The sea and the many clean beaches receive every year more blue flags from the European Community than any other Pefecture (42 blue flags in 1997). Moreover Halkidiki has a well developed hotel infrastructure, with accommodation ranging from small, clean traditional lodgings to large luxury hotel complexes.

Halkidiki has a micro-climate with the same number of sunny days a year as Thessaloniki & Attica, and it offers the visitor many opportunities to enjoy a favourite sport: golf, sailing, scuba diving, yachting, fishing, mountain climbing and trekking. Recently several trekking routes have been marked.

A major cultural event during the summer period is the Festival of Kassandra – Halkidiki, which involves many artistic shows.

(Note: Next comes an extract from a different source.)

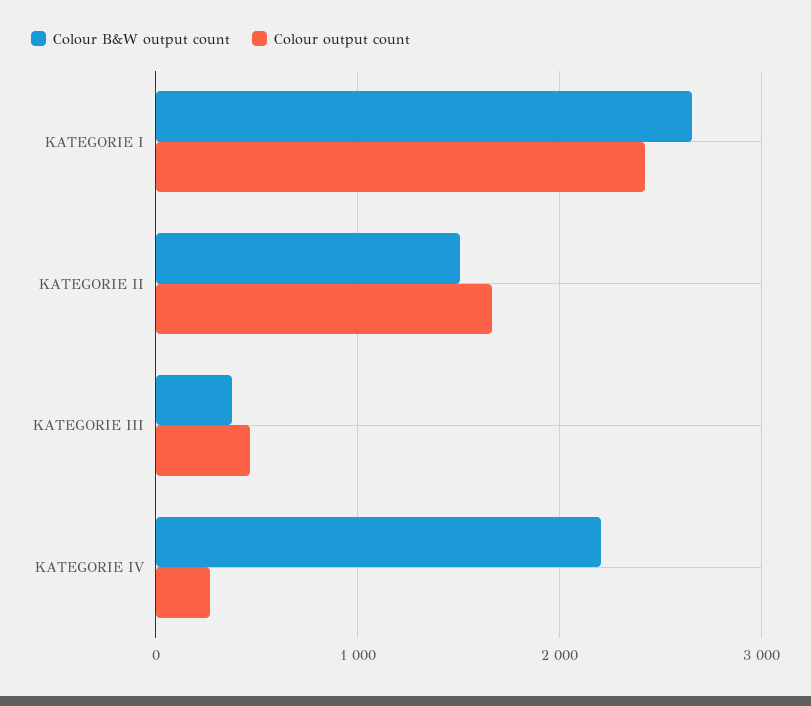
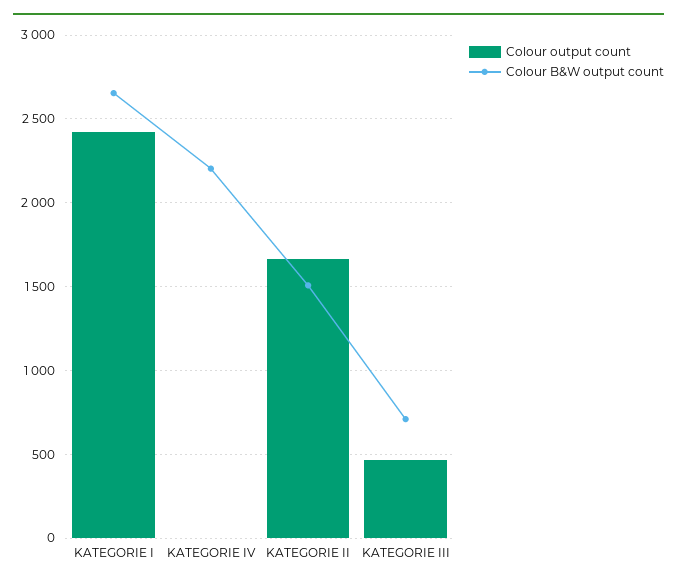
Colour B&W output count, KATEGORIE III: 400 -> 700
Colour output count, KATEGORIE IV: 300 -> 0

Apart from the capital Poligiros, other important towens and villages are: Arnea, Ierissos, Agia Paraskevi, Afytos, Agios Nikolaos, Nikiti, Galatist, Gerakini, Kallithea, Kallandra, Nea Moudania, Nea Kallikratia, Nea Roda, Nea Fokaia, Ouranoupoli, Petralona, Stagira, Neos Marmaras, Vourvourou, Stratoni, Nea Potidea. There is an infrastructure for tourism with hotels and rooms to rent, offering comfortable places to spend the night. You can also have guided visits at the historic and archaeological sites. Especially noteworthy is the cave and the museum at Petralona, the archaeological site of Olynthus, the early Christian basilicas in Nikiti, and the museum in Polygyros.